** Start of Data shown **
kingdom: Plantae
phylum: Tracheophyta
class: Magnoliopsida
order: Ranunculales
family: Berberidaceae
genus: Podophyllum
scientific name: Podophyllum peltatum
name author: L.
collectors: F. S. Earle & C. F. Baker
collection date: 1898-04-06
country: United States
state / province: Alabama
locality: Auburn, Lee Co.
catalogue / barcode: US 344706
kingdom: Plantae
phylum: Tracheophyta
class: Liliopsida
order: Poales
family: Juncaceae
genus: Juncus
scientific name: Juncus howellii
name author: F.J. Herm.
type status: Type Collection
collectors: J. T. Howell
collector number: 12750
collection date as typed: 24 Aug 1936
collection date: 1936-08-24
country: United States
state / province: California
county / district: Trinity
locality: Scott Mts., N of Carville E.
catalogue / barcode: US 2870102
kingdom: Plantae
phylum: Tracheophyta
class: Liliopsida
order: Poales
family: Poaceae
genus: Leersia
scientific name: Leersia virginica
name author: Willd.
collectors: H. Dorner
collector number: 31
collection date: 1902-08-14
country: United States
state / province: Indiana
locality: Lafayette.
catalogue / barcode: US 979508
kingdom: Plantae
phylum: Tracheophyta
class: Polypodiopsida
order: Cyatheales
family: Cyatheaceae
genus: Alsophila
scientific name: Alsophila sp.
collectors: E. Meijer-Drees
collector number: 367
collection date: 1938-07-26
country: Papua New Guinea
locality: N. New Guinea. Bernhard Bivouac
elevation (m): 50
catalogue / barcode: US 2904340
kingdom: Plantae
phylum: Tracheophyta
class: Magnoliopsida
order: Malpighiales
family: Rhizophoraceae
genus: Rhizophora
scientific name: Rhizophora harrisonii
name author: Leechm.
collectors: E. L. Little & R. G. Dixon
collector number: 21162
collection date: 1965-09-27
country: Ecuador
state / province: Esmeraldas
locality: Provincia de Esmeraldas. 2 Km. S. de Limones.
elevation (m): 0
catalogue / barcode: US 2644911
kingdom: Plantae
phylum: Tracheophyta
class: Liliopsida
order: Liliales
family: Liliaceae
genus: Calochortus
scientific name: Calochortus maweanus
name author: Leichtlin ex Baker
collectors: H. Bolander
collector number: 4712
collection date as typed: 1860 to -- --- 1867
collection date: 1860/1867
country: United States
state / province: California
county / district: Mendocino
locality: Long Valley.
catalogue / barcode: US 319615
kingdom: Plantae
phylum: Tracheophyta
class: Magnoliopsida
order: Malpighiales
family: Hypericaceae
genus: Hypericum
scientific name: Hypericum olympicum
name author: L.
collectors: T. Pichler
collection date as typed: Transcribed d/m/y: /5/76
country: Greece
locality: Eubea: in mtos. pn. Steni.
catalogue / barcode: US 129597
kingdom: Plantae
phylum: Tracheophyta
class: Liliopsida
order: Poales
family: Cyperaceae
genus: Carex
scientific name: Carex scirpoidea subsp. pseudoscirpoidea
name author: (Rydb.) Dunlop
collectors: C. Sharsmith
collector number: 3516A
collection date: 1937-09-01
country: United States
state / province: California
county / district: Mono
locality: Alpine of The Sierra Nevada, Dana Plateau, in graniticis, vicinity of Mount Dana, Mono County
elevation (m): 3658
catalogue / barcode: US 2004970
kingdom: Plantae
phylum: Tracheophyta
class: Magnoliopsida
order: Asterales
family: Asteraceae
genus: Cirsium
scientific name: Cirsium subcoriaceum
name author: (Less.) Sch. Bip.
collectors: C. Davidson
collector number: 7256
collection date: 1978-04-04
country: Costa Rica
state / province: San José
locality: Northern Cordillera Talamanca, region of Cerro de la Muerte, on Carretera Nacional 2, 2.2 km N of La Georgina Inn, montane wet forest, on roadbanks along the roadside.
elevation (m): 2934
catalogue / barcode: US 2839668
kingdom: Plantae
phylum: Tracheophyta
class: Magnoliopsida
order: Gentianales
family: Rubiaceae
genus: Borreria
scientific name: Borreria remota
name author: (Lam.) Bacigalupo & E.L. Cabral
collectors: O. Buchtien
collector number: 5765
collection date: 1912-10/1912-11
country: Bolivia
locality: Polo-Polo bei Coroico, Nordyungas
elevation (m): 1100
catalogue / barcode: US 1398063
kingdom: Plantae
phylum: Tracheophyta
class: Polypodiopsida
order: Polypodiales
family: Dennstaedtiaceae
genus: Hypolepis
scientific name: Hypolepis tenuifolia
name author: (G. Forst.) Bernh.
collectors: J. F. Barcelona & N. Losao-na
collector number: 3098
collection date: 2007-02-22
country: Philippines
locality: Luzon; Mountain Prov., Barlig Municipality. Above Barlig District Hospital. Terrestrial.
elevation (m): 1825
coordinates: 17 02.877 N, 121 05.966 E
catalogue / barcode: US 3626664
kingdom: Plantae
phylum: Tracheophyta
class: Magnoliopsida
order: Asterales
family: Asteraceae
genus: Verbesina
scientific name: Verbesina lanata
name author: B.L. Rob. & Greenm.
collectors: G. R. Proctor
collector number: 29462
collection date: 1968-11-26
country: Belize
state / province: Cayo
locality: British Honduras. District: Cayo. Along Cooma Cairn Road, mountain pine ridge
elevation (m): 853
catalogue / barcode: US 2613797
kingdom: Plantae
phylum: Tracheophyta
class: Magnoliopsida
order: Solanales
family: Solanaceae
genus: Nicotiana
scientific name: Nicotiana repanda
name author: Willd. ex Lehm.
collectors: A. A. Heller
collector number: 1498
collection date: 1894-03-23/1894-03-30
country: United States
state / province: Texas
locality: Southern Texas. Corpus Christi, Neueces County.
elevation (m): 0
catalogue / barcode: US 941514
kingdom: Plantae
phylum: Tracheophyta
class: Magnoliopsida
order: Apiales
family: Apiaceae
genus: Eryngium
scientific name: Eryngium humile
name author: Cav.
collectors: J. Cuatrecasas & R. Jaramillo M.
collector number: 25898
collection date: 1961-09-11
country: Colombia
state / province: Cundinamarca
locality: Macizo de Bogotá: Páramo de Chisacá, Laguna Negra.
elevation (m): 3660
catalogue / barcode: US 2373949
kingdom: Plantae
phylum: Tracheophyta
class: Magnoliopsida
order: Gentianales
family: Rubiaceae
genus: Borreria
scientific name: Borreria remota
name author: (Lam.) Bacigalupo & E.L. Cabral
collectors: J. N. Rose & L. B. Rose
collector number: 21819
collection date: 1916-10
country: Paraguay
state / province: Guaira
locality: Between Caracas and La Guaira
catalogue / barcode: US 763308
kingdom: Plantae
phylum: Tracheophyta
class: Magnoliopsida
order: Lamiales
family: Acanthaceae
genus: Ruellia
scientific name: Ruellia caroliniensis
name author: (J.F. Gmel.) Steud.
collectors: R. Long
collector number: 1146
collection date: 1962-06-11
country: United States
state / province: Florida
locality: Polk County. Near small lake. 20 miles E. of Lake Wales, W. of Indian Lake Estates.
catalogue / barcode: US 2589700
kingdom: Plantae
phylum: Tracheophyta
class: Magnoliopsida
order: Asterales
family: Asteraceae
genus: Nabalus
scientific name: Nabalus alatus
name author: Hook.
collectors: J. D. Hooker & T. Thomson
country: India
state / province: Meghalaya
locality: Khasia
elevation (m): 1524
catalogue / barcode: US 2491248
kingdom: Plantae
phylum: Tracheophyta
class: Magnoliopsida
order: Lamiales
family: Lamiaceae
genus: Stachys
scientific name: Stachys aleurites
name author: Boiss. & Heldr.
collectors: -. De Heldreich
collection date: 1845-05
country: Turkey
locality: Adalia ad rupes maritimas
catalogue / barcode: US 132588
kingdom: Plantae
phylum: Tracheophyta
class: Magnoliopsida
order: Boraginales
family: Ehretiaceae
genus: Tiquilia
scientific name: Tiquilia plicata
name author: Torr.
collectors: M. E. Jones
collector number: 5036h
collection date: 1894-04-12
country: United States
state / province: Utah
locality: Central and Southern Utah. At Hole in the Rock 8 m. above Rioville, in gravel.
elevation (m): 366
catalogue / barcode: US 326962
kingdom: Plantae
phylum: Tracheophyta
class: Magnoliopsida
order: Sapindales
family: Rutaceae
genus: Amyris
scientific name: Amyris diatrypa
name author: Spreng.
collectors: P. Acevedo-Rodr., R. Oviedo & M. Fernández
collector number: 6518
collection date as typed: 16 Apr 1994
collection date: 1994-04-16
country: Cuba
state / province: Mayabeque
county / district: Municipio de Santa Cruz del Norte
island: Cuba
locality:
** End of Data shown **
Prompt: Rewrite the lines between the one holding "genus: Rhizophora" and the one holding "family: Liliaceae", inclusive, with "locality" changed to "site" and nothing else altered.

Complete response:
genus: Rhizophora
scientific name: Rhizophora harrisonii
name author: Leechm.
collectors: E. L. Little & R. G. Dixon
collector number: 21162
collection date: 1965-09-27
country: Ecuador
state / province: Esmeraldas
site: Provincia de Esmeraldas. 2 Km. S. de Limones.
elevation (m): 0
catalogue / barcode: US 2644911
kingdom: Plantae
phylum: Tracheophyta
class: Liliopsida
order: Liliales
family: Liliaceae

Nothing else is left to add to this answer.